▶ _Brief A_
Copy the stretch of the R quickstart from "x == y # equal" through "rep(1:2, 5)" without changing a character.

━━━━━ Provided text ━━━━━

R quickstart

Basic data structures and operations in R

R is a great calculator:

1 + 2

Assign a value and print an object:

print(x)
(x = 2) # shorthand for print
x == 2 # logical operator, not assignment
y <- x + 0.5
y # another way to print

Logical operators:

x == y # equal
x != y # not eaqual
x < y # smaller than
x >= y # greater than or equal

Vectors and sequences:

x <- c(1, 2, 3)
x
1:3
seq(1, 3, by = 1)

rep(1, 5)
rep(1:2, 5)
rep(1:2, each = 5)

Vector operations, recycling:

x + 0.5
x * c(10, 11, 12, 13)

Indexing vectors, ordering:

x[1]
x[c(1, 1, 1)] # a wey of repeatig values
x[1:2]
x[x != 2]
x[x == 2]
x[x > 1 & x < 3]
order(x, decreasing=TRUE)
x[order(x, decreasing=TRUE)]
rev(x) # reverse

Character vectors, NA values, and sorting:

z <- c("b", "a", "c", NA)
z[z == "a"]
z[!is.na(z) & z == "a"]
z[is.na(z) | z == "a"]
is.na(z)
which(is.na(z))
sort(z)
sort(z, na.last=TRUE)

Matrices and arrays:

(m <- matrix(1:12, 4, 3))
matrix(1:12, 4, 3, byrow=TRUE)

array(1:12, c(2, 2, 3))

Attribues:

dim(m)
dim(m) <- NULL
m
dim(m) <- c(4, 3)
m
dimnames(m) <- list(letters[1:4], LETTERS[1:3])
m
attributes(m)

Matrix indices:

m[1:2,]
m[1,2]
m[,2]
m[,2,drop=FALSE]
m[2]

m[rownames(m) == "c",]
m[rownames(m) != "c",]
m[rownames(m) %in% c("a", "c", "e"),]
m[!(rownames(m) %in% c("a", "c", "e")),]

Lists and indexing:

l <- list(m = m, x = x, z = z)
l
l$ddd <- sqrt(l$x)
l[2:3]
l[["ddd"]]

Data frames:

d <- data.frame(x = x, sqrt_x = sqrt(x))
d

Structure:

str(x)
str(z)
str(m)
str(l)
str(d)
str(as.data.frame(m))
str(as.list(d))

Summary:

summary(x)
summary(z)
summary(m)
summary(l)
summary(d)

━━━━━ Extracted information ━━━━━

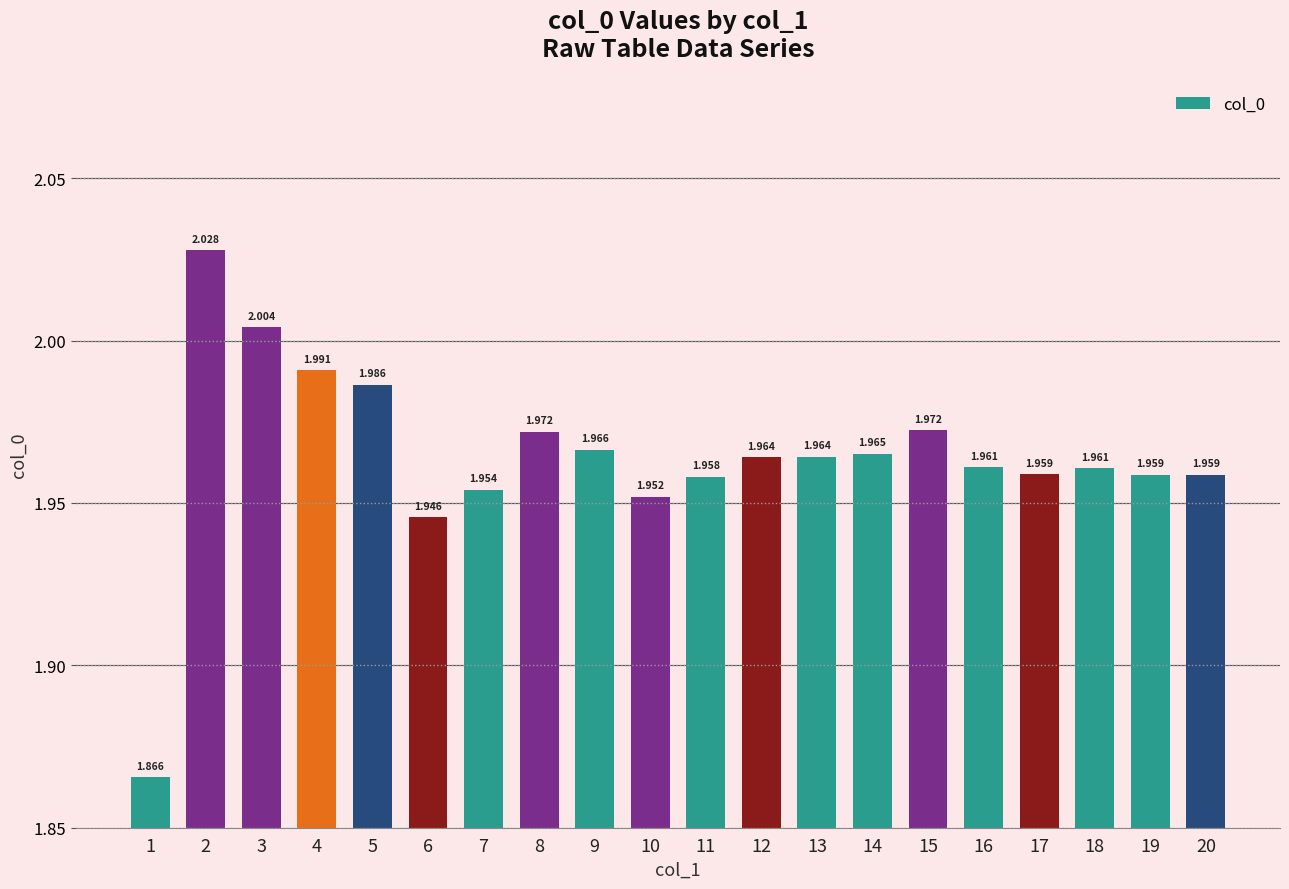

What is the average value?

2.0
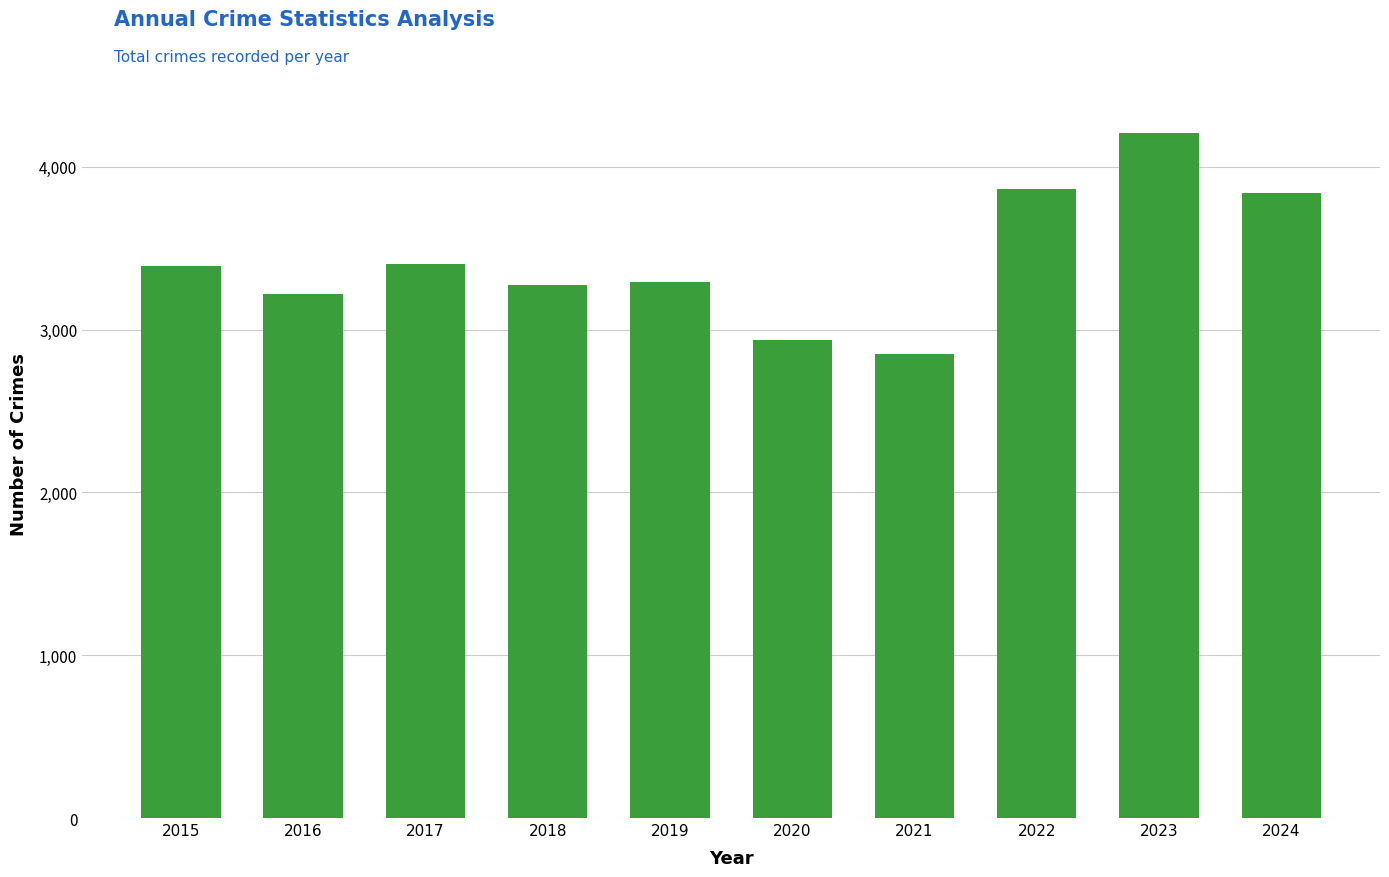

The value at 2018 is 3272. True or false?

True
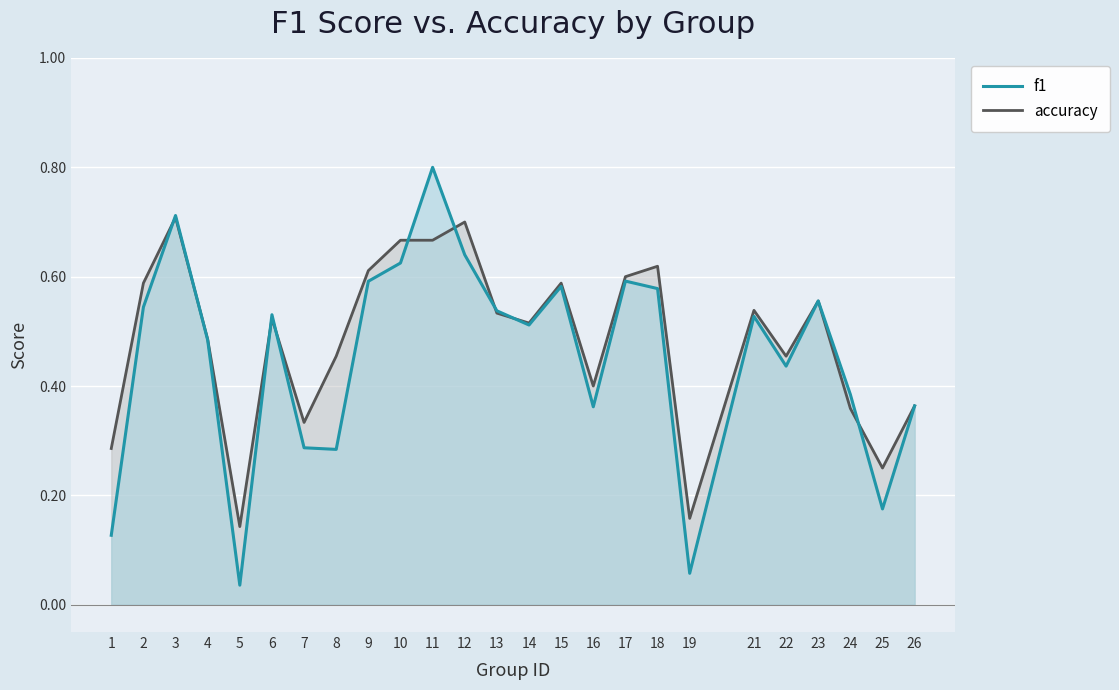

Reading right to left, list all the values displayed in this chart.

f1: 26=0.4	25=0.2	24=0.4	23=0.6	22=0.4	21=0.5	19=0.1	18=0.6	17=0.6	16=0.4	15=0.6	14=0.5	13=0.5	12=0.6	11=0.8	10=0.6	9=0.6	8=0.3	7=0.3	6=0.5	5=0.0	4=0.5	3=0.7	2=0.5	1=0.1
accuracy: 26=0.4	25=0.2	24=0.4	23=0.6	22=0.5	21=0.5	19=0.2	18=0.6	17=0.6	16=0.4	15=0.6	14=0.5	13=0.5	12=0.7	11=0.7	10=0.7	9=0.6	8=0.5	7=0.3	6=0.5	5=0.1	4=0.5	3=0.7	2=0.6	1=0.3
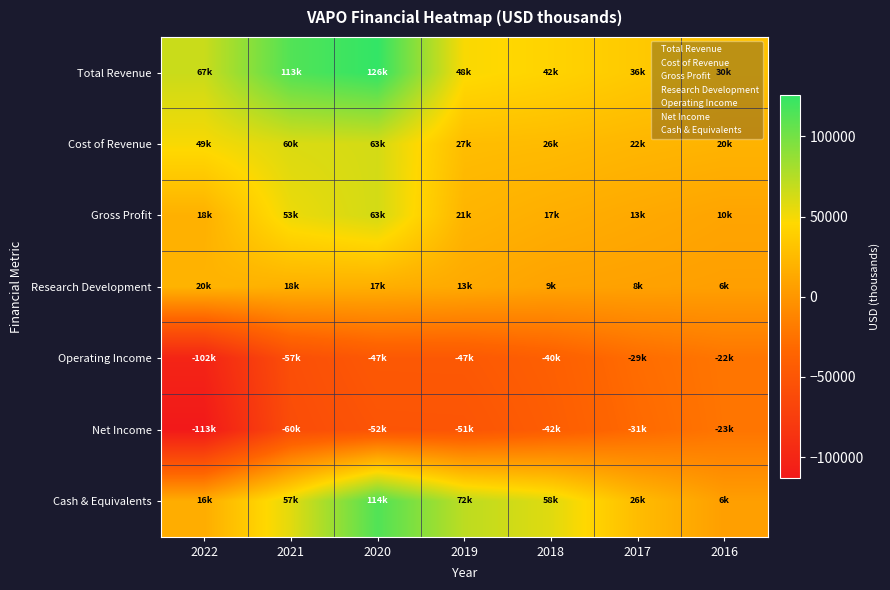

Which has a higher value, 2021 or 2019?

2021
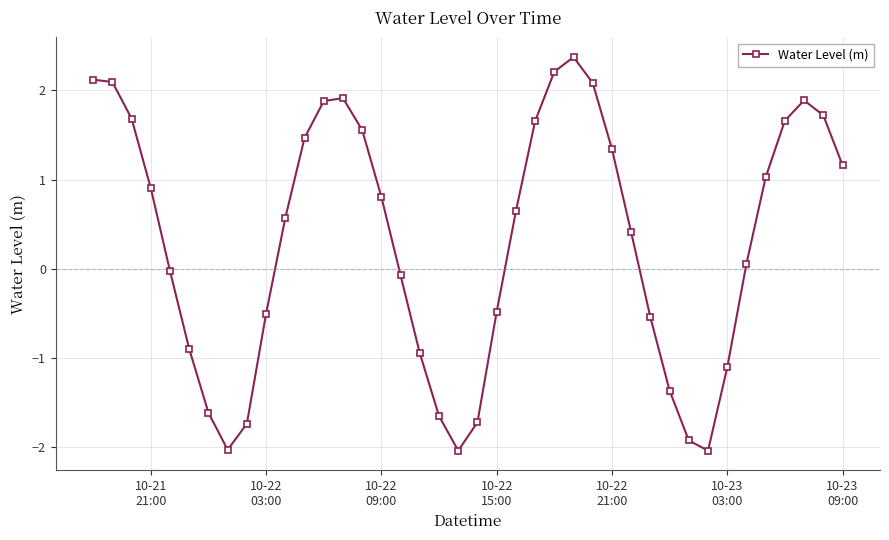

What is the maximum value shown in the chart?

2.4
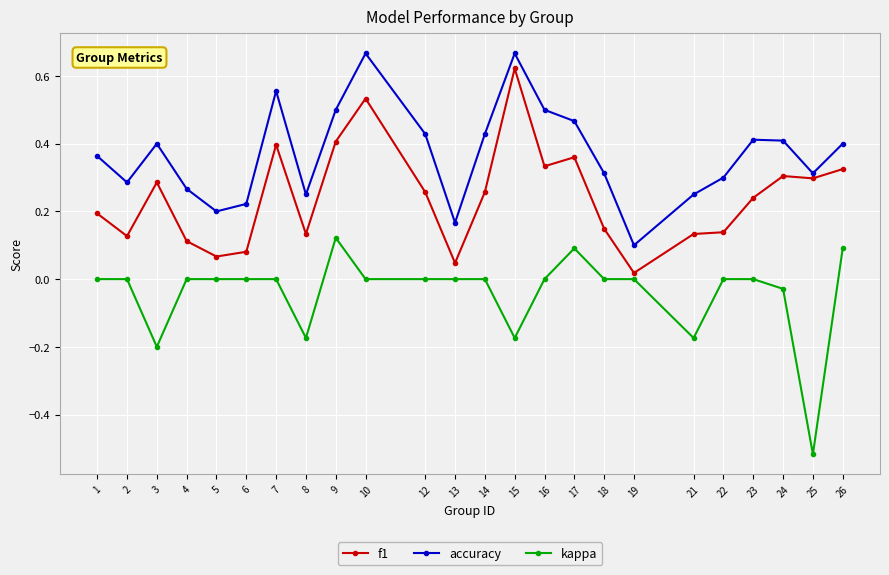

Where is the first local maximum for accuracy?

3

━━━━━

▶ _Brief B_
In the listing, swap "chart" for "graph" in the stretch from the line that contains "The value at 2018 is 3272. True or false?" through the line that contains "Reading right to", leaving everything else unchanged. Return only those lines, without the pictures.

▶ _Response area A_
x == y # equal
x != y # not eaqual
x < y # smaller than
x >= y # greater than or equal

Vectors and sequences:

x <- c(1, 2, 3)
x
1:3
seq(1, 3, by = 1)

rep(1, 5)
rep(1:2, 5)

▶ _Response area B_
The value at 2018 is 3272. True or false?

True

Reading right to left, list all the values displayed in this graph.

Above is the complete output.